A Washington state traffic safety commission announced that police in Grandview, Moxee, Selah, Sunnyside, Union Gap and Yakima (plus the Yakima and Klickitat county sheriff’s offices) and the Washington State Patrol have stepped-up their driving while impaired enforcement operations through January 1st 2015.
Be careful and be safe. Stay within the law and do NOT operate a motor vehicle while you are under the influence of marijuana or alcohol!
Washington state’s poorly designed marijuana laws have resulted in slow retail growth and high prices. One of the biggest failures of current legislation is disallowing existing medical marijuana dispensaries from selling recreational marijuana. For example in Seattle there are almost 200 medical marijuana suppliers but only a half dozen shops that sell recreational marijuana. Another problem is pricing. With a 25% tax added to the cannabis product at every stage (production, processing and retail sales) recreational pot costs twice as much as medical marijuana. This price descrepancy is allowing the perpetuation of the black market and hindering tax revenues for the state. When Oregon pot shops open in 2016 the pot shops on Washington’s border will become obsolete and will likely be forced out of business.
This situation could be remedied if new proposed legislation is passed. Sen. Jeanne Kohl-Welles (D-Seattle) has proposed a bill that would:
1) Raise the limit on the number of state-licenses (currently 21 for Seattle and 334 statewide) and allow medical dispensaries to apply to sell recreational pot.
2) Reduce marijuana taxes by consolidating the three step tax into a single levy collected at the recreational pot shops.
3) Reduce restrictions on store locations
4) Share tax revenues only with those cities and counties that allow industry to function in their area.
October 30, 2014 – Despite legalization the black market for marijuana still exists in Colorado. According to websites like Price Of Weed, black market marijuana can be obtained (illegally) for about 30% less than in recreational marijuana stores in Colorado. This is because marijuana stores have the added burden of a rent, employees, taxes, licensing and regulations, packaging etc. Visitors coming to Colorado from other states seem eager to pay the premium prices being charged at marijuana shops anyway but locals who may have contacts within the black market from before cannabis was legalized are complaining. For this reason, at least one recreational marijuana store in Denver (3D Cannabis Center) has begun offering lower prices to local residents versus higher prices for out of state visitors.

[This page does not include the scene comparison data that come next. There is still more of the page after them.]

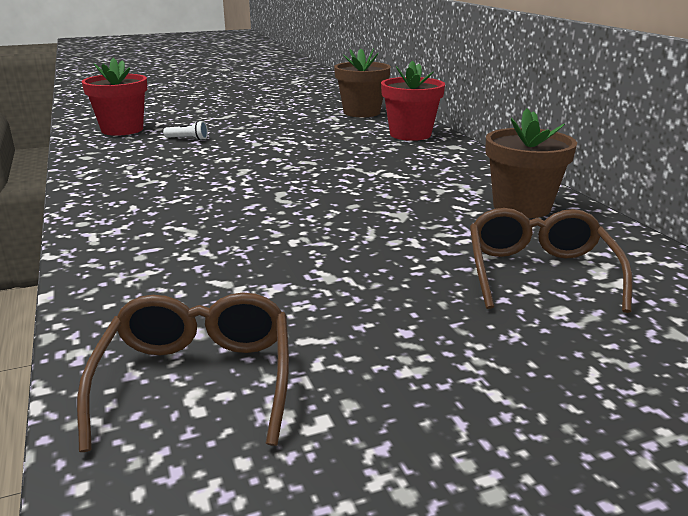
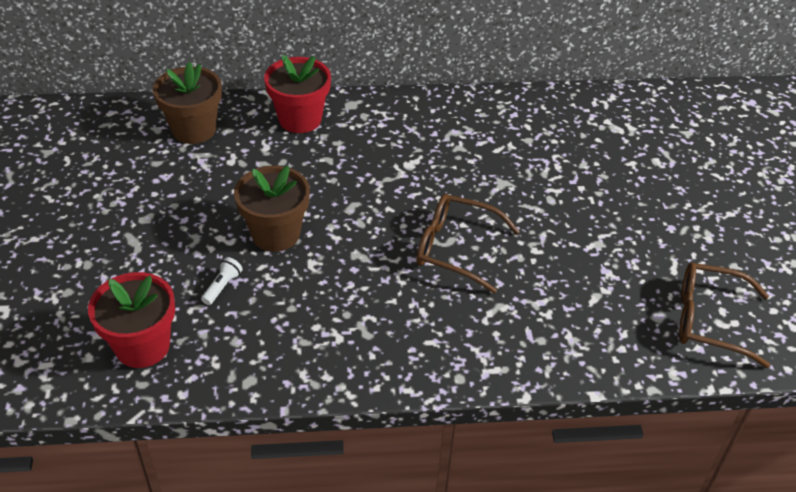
camera: 75 degrees left, 20 degrees up
brown glasses [470,208,633,313] -> brown glasses moved to [416,194,520,293]
brown flower pot [486,108,577,218] -> brown flower pot moved to [234,166,310,252]

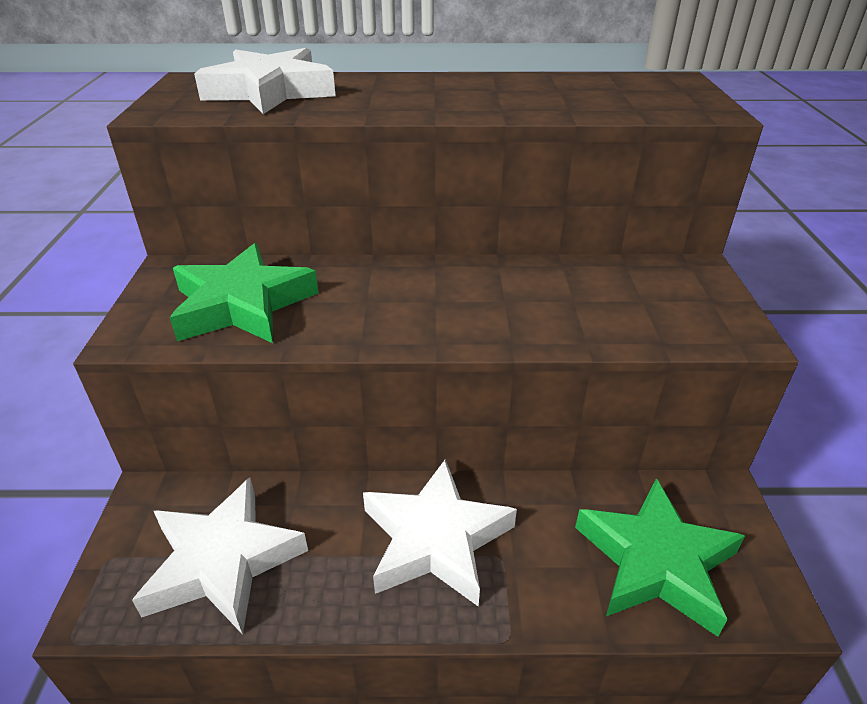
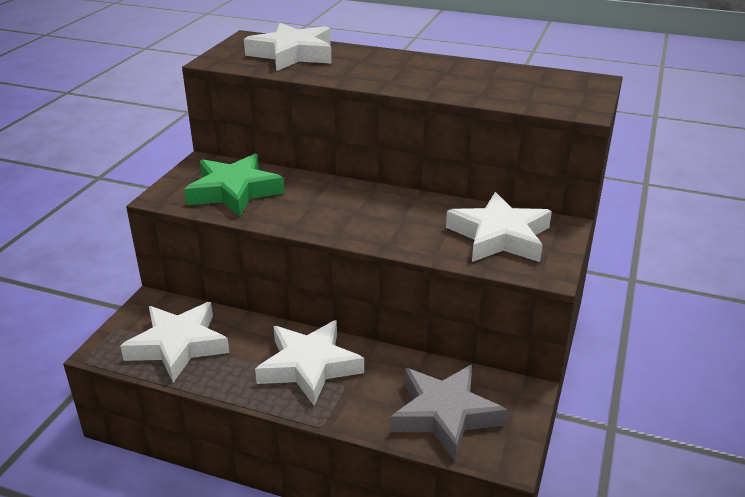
camera: 20 degrees right, 5 degrees down
green star [575,478,745,637] -> grey star [390,365,507,461]
none -> white star [446,192,552,262]

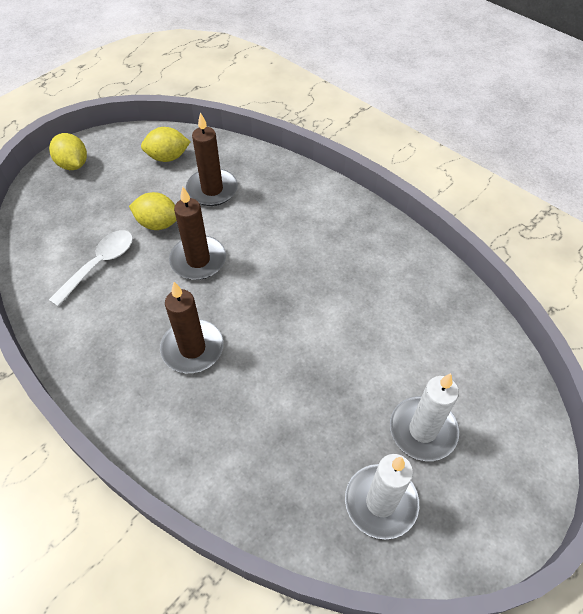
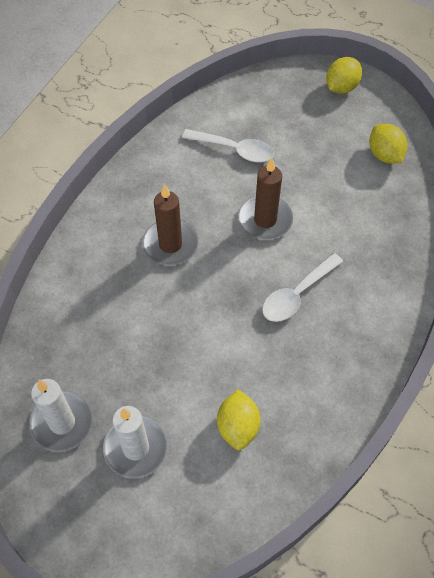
camera: 75 degrees right, 5 degrees up
yellow lemon [129,192,177,230] -> yellow lemon moved to [217,389,261,450]
brown candle [186,112,238,206] -> none
none -> white spoon [262,253,343,322]

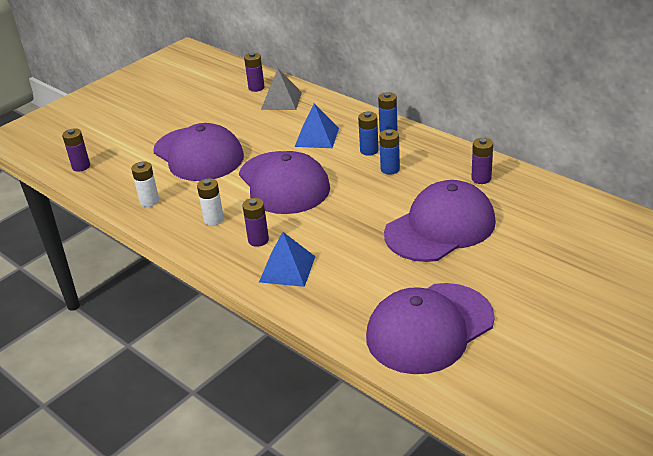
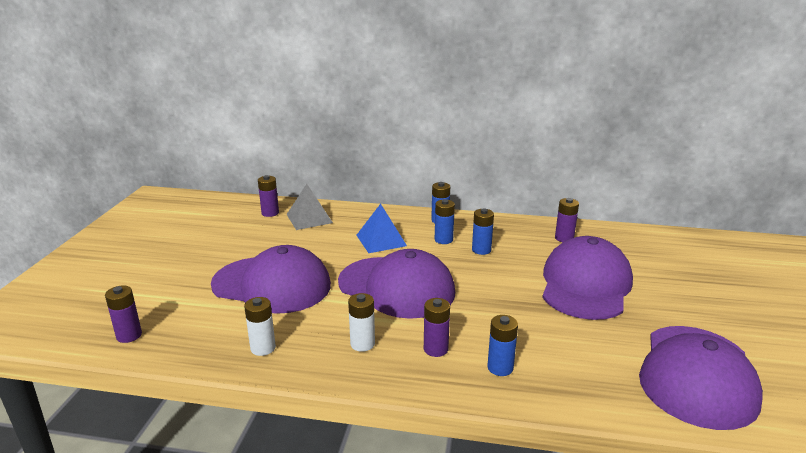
camera: 35 degrees left, 10 degrees down
blue pyramid [259,232,315,287] -> blue battery [487,315,518,376]

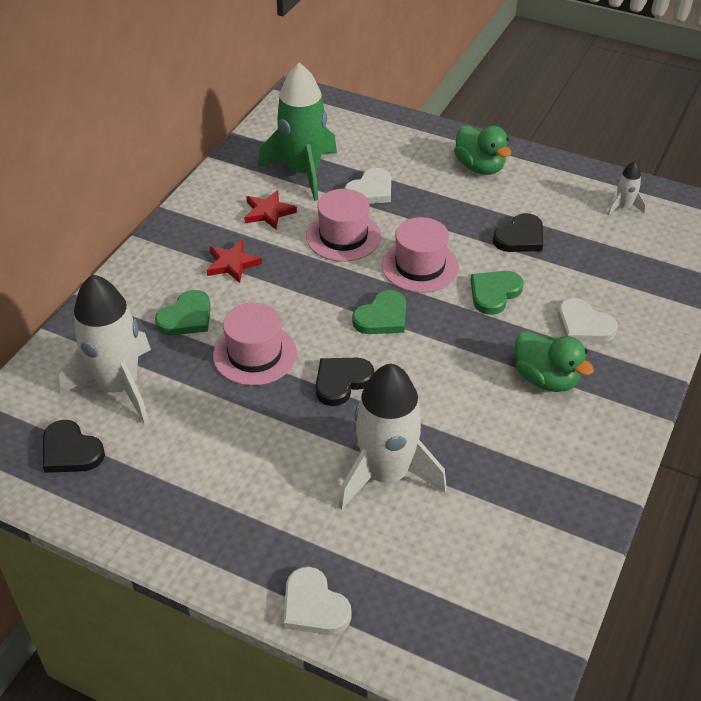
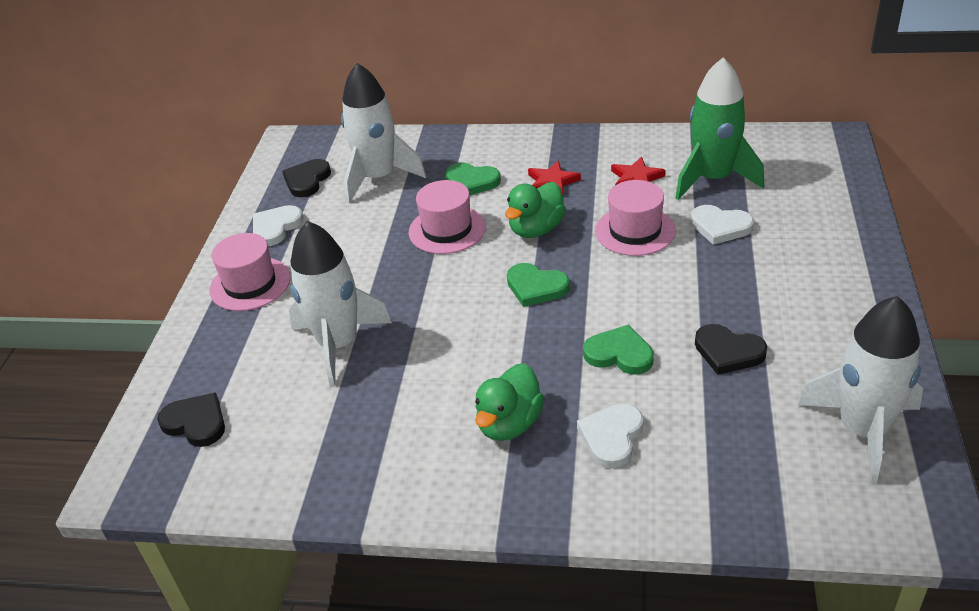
camera: 75 degrees right, 5 degrees down
white heart [283,567,351,635] -> white heart moved to [253,205,304,246]
black heart [316,358,374,406] -> black heart moved to [157,393,225,447]
pink hat [382,217,459,293] -> pink hat moved to [210,233,290,311]
green duck [454,125,511,175] -> green duck moved to [505,182,566,238]
white rocket [608,161,646,215] -> white rocket [798,296,923,485], size x2.28

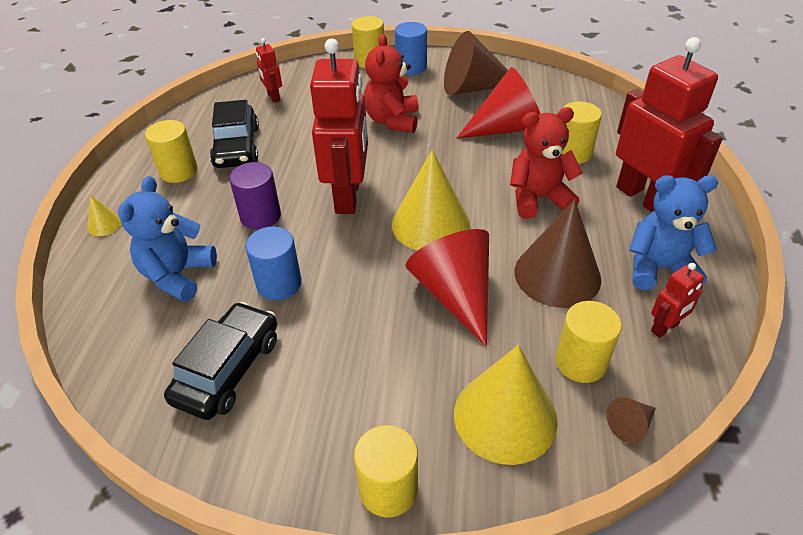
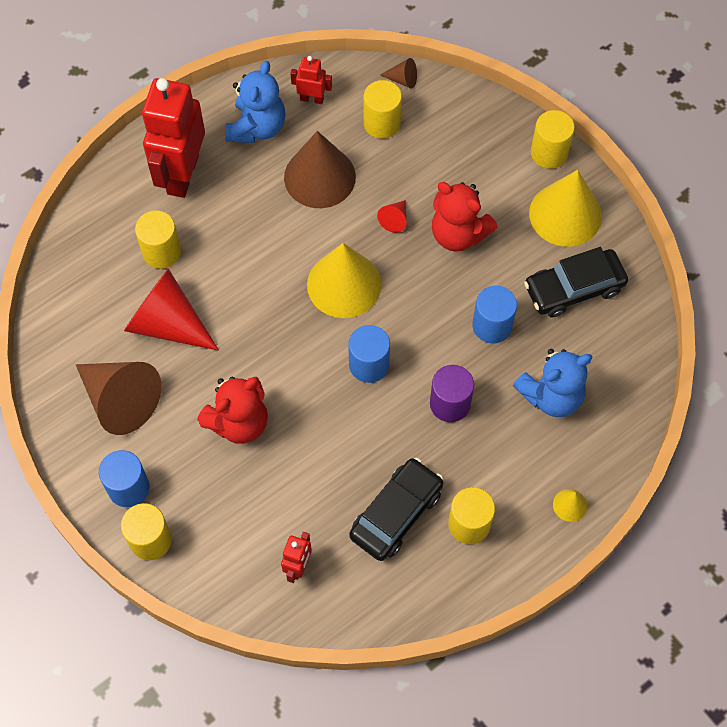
camera: 135 degrees left, 20 degrees up
red robot [310,39,368,214] -> blue cylinder [348,325,390,383]
red cone [405,229,489,347] -> red cone [377,200,407,233], size x0.43
yellow cone [454,345,558,465] -> yellow cone moved to [529,170,602,247]
red teddy bear [510,107,583,219] -> red teddy bear moved to [432,182,497,252]
blue teddy bear [629,175,718,290] -> blue teddy bear turned 120 degrees counterclockwise [225,61,285,143]

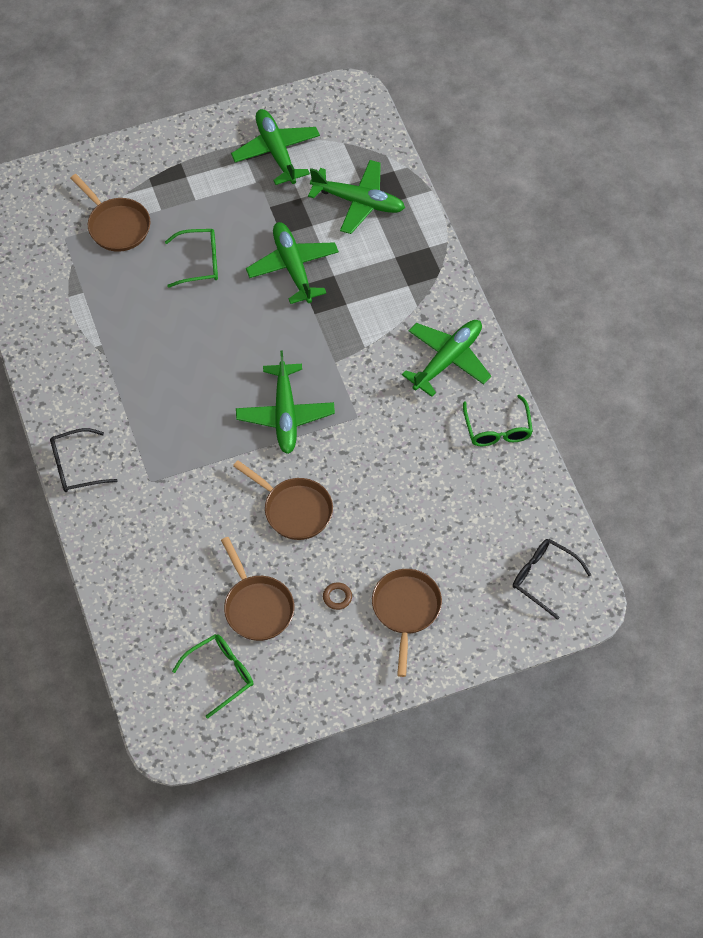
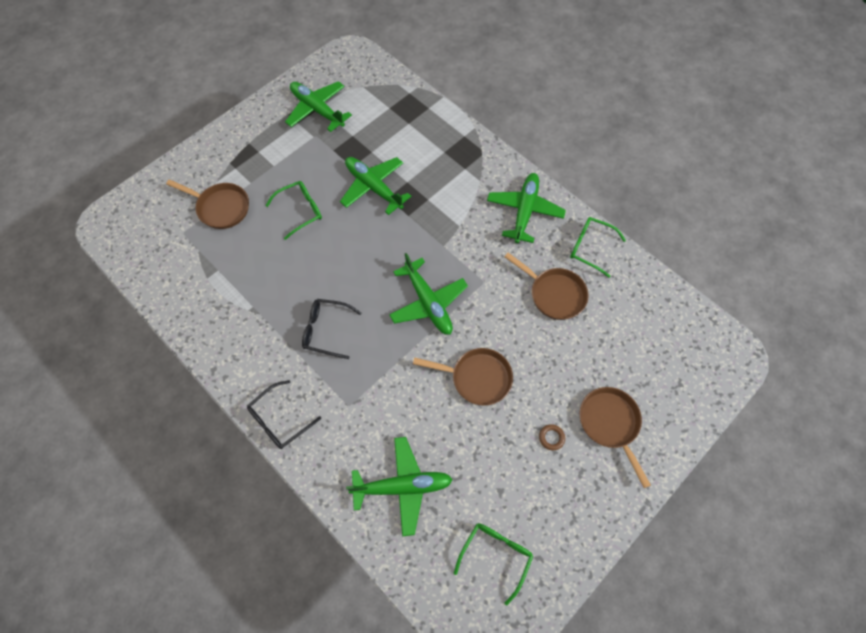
camera: 25 degrees left, 5 degrees up
brown pan [221,537,294,641] -> brown pan moved to [504,253,588,320]
green plane [308,160,405,234] -> green plane moved to [346,437,453,536]
green glasses [463,395,533,446] -> green glasses turned 150 degrees clockwise [570,217,626,278]
black glasses [513,539,591,620] -> black glasses moved to [302,299,361,359]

This is one solution, but those in the retail marijuana business see a change on the horizon. As the processes for the legalized sale of pot become more fully developed over time, they say, prices will go down. Supply is the main consideration when it comes to pricing and initially recreational marijuana stores were selling cannabis that had been grown for medical marijuana stores. So there were more recreational marijuana stores than before but the supply levels remained the same. This created shortages and sky high pricing for consumers.
However, since then additional harvests have eased the shortage, some retailers predict that prices will be radically lower in 2015 as growers (old and new) catch up with the increased demand from recreational marijuana stores. Another factor that should lower pricing is: starting October 1st dispensaries are no longer required to grow 70 percent of their inventory. This means companies solely dedicated to cultivation and growing are now being licensed and developed. One Denver retailer is predicting, that by early 2015, prices for eighths will be as low as $10 to $15 and ounces as will sell as low as $50.